# [Records provided]
BEGIN

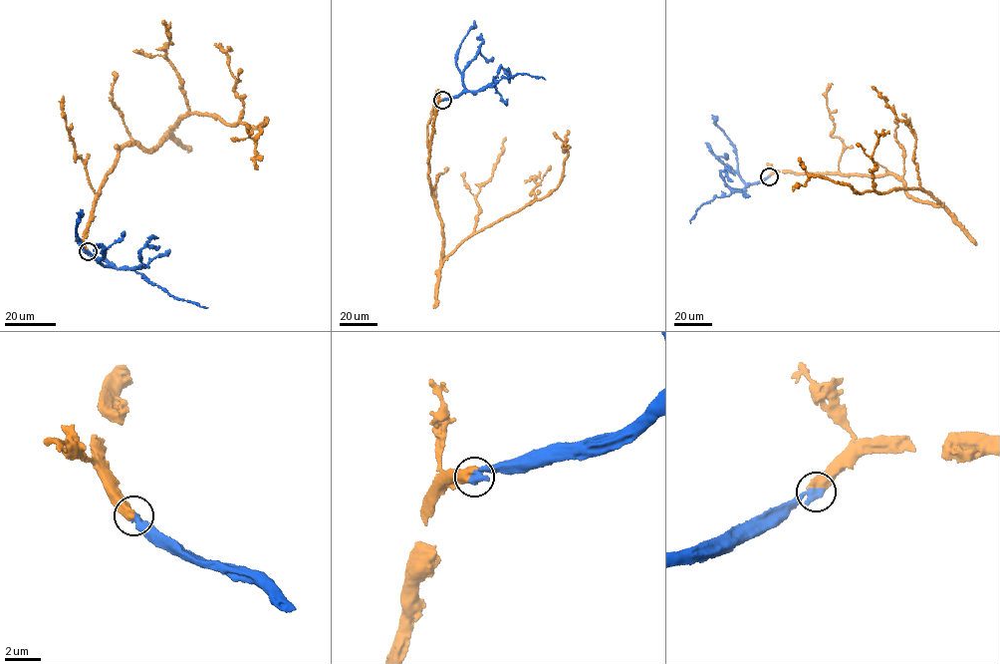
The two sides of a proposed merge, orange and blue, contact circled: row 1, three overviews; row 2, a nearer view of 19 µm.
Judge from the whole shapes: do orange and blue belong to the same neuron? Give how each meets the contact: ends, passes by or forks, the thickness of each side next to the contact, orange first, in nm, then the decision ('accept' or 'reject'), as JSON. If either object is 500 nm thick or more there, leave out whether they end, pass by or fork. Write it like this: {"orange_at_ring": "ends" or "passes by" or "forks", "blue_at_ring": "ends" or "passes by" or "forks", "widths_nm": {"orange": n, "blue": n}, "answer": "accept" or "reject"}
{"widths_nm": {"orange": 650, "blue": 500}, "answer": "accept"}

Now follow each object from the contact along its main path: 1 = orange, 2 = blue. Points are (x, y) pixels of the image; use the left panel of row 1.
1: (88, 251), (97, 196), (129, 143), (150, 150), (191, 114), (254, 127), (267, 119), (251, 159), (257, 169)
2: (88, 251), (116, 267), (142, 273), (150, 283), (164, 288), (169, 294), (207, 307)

END
BEGIN

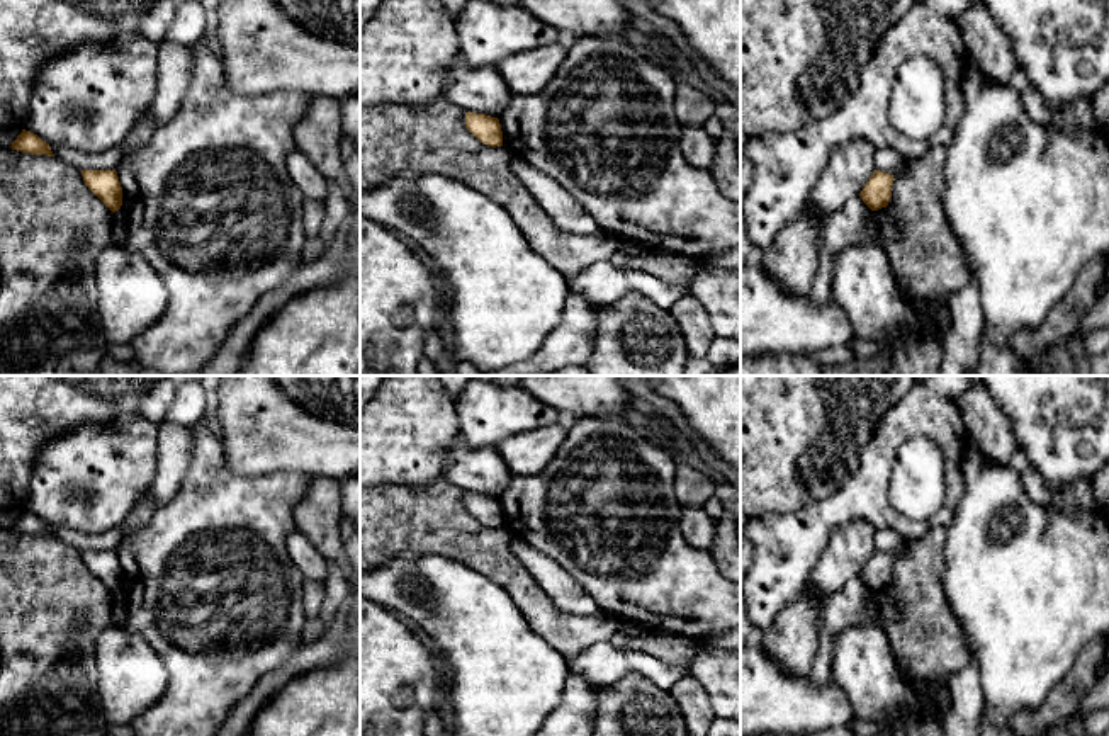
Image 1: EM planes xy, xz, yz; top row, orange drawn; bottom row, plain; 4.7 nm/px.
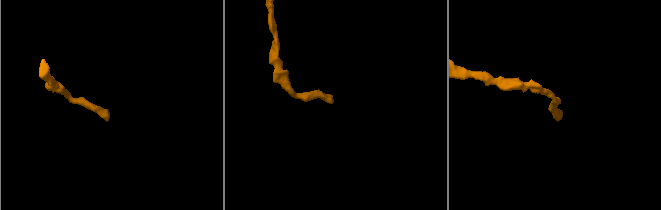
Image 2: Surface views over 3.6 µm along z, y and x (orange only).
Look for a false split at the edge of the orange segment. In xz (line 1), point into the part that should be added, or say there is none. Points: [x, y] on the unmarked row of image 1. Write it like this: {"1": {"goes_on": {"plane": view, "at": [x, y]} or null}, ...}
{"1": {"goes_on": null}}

END
BEGIN

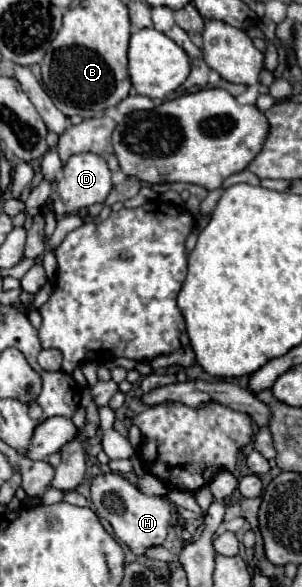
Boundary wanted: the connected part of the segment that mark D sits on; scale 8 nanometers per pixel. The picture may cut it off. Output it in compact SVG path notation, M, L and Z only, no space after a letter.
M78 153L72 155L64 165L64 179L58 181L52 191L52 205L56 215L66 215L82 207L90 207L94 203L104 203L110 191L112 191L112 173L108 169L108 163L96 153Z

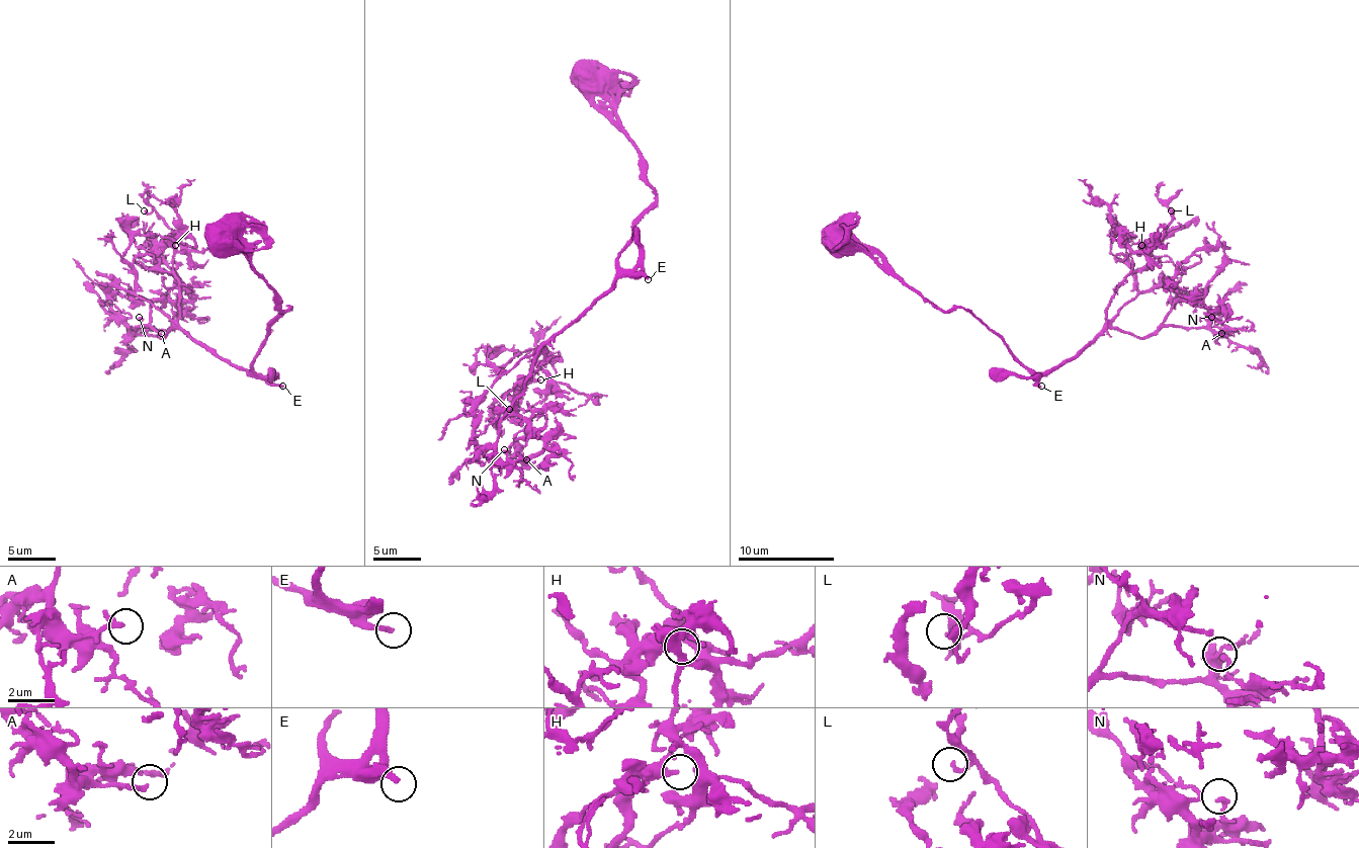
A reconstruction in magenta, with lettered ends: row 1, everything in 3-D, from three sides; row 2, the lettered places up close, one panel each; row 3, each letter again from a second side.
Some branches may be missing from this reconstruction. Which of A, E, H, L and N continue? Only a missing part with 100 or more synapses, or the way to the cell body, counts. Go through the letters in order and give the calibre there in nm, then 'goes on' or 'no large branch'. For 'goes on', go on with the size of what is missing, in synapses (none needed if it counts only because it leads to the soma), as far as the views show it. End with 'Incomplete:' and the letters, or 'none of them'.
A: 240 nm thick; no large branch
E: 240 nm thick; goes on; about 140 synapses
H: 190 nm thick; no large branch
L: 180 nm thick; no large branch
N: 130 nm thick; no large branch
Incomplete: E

END

# [Your assignment]
Which lines in the listing above include the string "three"? Copy each of them.

# [Final answer]
The two sides of a proposed merge, orange and blue, contact circled: row 1, three overviews; row 2, a nearer view of 19 µm.
A reconstruction in magenta, with lettered ends: row 1, everything in 3-D, from three sides; row 2, the lettered places up close, one panel each; row 3, each letter again from a second side.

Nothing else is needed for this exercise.